Eliot agitó nerviosamente su cabeza, como si el viejo hubiera estado leyendo su mente. Luego forzó una sonrisa.

—Pensaba que quizá tú pudieras echarnos una mano provisionalmente…, tío John —añadió, grave y sinceramente. John Wardell se echó a reír.

—¿Crees que tengo mucho dinero, Jim? ¿Crees que Julia tiene esperanzas? ¿Estás esperando heredar los zapatos del muerto? Buen Dios, todo lo que tengo es mi pensión, y no es mucha, y un vitalicio bastante grande que me hice hará unos años. Eso es todo. Me basta para vivir, y se acabará cuando yo me muera.

Eliot lo miró desesperadamente, y tendió su vaso para que se lo llenara de nuevo. Esforzándose por ignorar el cínico e indiferente regocijo del viejo.

—Lo peor de todo —dijo abrumado— es que si tuviera algo de dinero no podría perderlo. Podría correr riesgos. El mercado está en alza. Sería rico.

—Pero si tienes menos que nada, Jim —dijo el viejo—, debes más de lo que posees. Aunque pudieras conocer el futuro, no tendrías con qué jugar y ganar.

—Si yo conociera el futuro —dijo Eliot— obtendría de algún lado el dinero.

—¿Es eso todo lo que deseas, Jim? De veras, es muy sencillo. Todo lo que necesitas es consultar a un oráculo… o a una sibila, como la llamaban los romanos. Tú haces las preguntas, y el dios te proporciona la respuesta a través de su sacerdotisa. Todas las casas deberían tener una.

Por un momento Eliot tuvo la sensación de que el viejo se estaba ablandando. Pero, mirando los cínicos labios demasiado rojos debajo de la nariz de halcón y el halo blanco de su pelo, comprendió que todo era ilusión.

—¿Cómo preferirías tu propio oráculo, Jim?

—Si no estás dispuesto a ayudarnos, al menos no te burles de mí.

—Petronio cuenta una historia acerca de un oráculo en una botella en Cumae. Sólo tienes que alimentar regularmente a la sibila, y vive eternamente. ¿Podrías utilizar algo así?

—Me voy —dijo Eliot, alzándose tambaleante.

—No es una broma, Jim. Hace dieciocho años que os debo mi regalo de boda, y ahora creo que os voy a dar uno. Siéntate.

John Wardell abandonó la habitación, y al cabo de dos minutos regresó trayendo una pequeña casa de muñecas. La dejó cuidadosamente sobre la mesa. Eliot la miró curiosamente. No era la mansión victoriana standard hecha casa de muñecas, pero le recordó extrañamente algo que había visto hacía diez años, en su viaje a Europa, en Pompeya.

El viejo lo observó atentamente.

—¿La reconoces? La casa de los Vettii en Pompeya. Perfectamente a escala. Mira el atrio y el estanque, las habitaciones a los lados.

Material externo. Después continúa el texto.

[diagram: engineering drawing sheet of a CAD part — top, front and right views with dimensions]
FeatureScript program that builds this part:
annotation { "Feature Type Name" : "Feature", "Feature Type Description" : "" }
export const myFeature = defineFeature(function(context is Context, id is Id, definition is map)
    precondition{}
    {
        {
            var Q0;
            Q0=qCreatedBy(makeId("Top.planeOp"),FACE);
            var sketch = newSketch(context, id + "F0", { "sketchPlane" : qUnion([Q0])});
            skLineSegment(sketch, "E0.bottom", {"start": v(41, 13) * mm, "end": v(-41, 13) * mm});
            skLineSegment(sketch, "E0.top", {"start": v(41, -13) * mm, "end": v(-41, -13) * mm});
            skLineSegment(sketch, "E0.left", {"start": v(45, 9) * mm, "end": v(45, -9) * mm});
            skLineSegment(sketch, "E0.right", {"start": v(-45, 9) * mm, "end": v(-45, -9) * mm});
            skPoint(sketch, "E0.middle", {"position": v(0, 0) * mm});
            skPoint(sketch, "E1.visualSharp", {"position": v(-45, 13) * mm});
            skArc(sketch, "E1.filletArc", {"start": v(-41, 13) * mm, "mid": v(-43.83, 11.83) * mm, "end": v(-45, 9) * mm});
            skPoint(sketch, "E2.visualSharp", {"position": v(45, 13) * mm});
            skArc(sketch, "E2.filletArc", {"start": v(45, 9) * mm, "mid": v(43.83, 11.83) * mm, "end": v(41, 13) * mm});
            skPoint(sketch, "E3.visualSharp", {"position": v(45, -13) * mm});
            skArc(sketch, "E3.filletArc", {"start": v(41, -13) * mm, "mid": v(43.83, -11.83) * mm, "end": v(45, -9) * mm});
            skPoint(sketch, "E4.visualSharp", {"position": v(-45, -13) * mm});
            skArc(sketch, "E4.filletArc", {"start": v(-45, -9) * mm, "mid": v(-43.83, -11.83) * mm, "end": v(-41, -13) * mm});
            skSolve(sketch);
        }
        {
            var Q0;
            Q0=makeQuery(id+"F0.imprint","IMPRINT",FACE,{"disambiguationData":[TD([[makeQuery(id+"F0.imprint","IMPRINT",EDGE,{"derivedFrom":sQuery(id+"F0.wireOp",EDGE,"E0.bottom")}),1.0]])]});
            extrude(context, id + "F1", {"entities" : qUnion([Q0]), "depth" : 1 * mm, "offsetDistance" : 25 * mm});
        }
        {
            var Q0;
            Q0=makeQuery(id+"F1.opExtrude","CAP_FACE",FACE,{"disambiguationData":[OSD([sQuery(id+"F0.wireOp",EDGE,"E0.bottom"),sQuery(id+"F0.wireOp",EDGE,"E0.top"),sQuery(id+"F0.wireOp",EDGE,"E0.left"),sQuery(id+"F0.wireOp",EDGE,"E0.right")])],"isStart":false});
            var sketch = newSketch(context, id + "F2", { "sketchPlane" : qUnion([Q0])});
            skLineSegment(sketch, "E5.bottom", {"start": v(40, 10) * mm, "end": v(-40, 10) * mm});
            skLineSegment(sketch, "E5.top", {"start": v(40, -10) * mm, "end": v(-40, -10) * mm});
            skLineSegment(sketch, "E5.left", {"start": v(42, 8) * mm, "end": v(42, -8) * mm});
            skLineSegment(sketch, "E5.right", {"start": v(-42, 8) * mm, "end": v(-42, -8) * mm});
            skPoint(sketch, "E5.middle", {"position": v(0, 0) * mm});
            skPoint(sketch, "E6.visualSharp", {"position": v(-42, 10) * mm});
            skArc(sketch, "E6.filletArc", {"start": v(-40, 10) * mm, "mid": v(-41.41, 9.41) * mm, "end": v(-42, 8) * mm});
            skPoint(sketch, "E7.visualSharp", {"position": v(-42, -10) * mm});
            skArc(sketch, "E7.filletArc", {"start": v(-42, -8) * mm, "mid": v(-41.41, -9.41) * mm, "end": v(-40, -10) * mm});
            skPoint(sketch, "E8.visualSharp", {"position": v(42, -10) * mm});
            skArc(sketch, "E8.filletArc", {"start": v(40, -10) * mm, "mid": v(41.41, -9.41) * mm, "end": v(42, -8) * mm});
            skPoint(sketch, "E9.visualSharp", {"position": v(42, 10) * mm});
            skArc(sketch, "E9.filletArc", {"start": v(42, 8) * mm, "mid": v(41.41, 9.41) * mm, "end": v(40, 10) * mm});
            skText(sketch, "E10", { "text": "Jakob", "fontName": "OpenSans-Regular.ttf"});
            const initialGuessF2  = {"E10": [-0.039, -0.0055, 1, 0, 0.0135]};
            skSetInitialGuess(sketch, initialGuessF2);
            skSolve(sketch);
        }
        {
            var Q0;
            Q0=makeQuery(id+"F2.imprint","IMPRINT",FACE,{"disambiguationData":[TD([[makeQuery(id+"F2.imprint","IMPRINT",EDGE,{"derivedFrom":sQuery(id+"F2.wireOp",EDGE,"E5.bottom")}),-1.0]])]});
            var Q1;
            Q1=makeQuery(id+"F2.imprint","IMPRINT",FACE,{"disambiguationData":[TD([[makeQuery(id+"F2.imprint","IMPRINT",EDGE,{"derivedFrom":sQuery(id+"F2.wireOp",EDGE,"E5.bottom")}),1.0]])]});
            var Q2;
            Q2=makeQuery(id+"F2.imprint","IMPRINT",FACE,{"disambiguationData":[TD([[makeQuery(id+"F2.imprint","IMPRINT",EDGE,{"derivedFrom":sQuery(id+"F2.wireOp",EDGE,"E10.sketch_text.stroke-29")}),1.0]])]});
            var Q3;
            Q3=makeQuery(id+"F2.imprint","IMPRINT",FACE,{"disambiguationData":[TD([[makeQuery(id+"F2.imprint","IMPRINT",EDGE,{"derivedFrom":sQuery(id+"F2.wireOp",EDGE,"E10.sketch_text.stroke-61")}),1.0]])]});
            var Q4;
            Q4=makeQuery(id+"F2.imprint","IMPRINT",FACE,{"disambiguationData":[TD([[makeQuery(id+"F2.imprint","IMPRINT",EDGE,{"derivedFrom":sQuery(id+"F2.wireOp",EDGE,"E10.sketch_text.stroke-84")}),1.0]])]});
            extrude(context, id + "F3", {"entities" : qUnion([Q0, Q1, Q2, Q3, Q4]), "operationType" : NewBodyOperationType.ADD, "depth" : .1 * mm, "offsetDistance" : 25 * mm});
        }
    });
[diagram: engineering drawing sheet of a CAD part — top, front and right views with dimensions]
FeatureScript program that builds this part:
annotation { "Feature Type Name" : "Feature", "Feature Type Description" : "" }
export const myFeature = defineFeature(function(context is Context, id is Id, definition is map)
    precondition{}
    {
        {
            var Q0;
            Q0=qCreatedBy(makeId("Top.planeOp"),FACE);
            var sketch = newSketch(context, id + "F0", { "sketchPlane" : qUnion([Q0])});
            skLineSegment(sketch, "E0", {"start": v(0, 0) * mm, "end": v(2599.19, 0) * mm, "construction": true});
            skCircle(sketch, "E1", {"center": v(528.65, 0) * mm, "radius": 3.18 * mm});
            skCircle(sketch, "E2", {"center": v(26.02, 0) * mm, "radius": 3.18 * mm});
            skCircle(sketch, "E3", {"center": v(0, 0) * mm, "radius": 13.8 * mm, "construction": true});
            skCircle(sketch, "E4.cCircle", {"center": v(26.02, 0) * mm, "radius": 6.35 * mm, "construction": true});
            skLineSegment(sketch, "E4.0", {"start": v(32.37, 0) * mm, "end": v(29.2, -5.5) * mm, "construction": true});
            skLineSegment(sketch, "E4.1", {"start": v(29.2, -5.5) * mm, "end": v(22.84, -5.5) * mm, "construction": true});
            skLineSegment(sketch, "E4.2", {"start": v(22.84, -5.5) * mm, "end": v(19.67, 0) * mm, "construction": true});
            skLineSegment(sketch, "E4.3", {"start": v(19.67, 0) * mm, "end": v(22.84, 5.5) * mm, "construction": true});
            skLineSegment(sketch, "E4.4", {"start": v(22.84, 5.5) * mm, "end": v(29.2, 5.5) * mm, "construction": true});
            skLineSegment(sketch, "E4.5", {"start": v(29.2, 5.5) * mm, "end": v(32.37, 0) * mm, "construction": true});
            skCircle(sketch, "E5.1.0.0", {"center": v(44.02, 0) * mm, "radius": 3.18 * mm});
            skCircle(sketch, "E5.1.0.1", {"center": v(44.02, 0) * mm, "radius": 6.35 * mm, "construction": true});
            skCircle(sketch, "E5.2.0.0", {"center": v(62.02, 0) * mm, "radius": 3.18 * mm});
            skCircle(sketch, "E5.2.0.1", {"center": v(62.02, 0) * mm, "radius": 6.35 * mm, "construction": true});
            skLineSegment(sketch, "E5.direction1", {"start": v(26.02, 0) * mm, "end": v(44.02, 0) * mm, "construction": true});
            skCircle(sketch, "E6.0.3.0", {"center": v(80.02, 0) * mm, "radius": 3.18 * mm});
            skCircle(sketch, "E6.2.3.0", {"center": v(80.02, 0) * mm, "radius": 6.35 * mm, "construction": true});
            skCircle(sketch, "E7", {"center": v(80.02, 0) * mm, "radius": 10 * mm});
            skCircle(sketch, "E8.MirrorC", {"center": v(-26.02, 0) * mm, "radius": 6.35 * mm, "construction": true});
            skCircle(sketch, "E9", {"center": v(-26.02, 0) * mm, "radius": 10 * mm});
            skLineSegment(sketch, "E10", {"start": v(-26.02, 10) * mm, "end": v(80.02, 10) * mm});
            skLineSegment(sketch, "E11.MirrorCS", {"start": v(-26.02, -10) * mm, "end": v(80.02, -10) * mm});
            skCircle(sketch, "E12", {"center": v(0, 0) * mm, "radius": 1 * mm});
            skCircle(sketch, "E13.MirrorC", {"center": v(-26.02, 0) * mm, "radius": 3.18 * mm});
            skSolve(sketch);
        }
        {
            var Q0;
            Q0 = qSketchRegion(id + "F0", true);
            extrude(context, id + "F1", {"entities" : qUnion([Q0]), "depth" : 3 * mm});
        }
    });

La compré allí.

Eliot inclinó su cabeza para mirar a través de la puerta al atrio y el estanque. Desde aquella posición no podía ver nada más; pero recordó que en la mayoría de las casas de muñecas el techo estaba montado sobre bisagras y podía levantarse de modo que permitiera una vista de pájaro sobre todo el interior. Tanteó los lados del modelo en busca del cierre para soltarlo. Por un momento creyó haber oído un ruido deslizante dentro de la casa de muñecas. Retiró rápidamente su mano, golpeando la estructura y estando a punto de tirarla de encima de la mesa.

—No la toques —dijo John Wardell, repentina y secamente—. No mires al Oráculo, a ella no le gusta. No lo hagas nunca, en toda tu vida.

—¿Estás pretendiendo decir que hay algo dentro?

—No necesito hacerlo, la has oído moverse. Pero no la abras, nunca.

—¿Cómo funciona, entonces? —preguntó Eliot, siguiéndole la corriente al viejo.

—¿Ves ese estanque vacío pasado el atrio? Bien, escribe tu pregunta en un trozo de papel, dóblalo, y ponlo en el estanque. Toma un cazo pequeño y llénalo con leche endulzada con miel y colócalo en el portal. Luego vete, y a la mañana siguiente toma el trozo de papel del estanque. Hallarás la respuesta escrita en él.

—¿No se puede hacer que funcione más aprisa?

—A veces puede hacerse, pero te aconsejo que no lo intentes. Es precipitar las cosas.

—¿Puedes hacerlo funcionar ahora? Muéstramelo.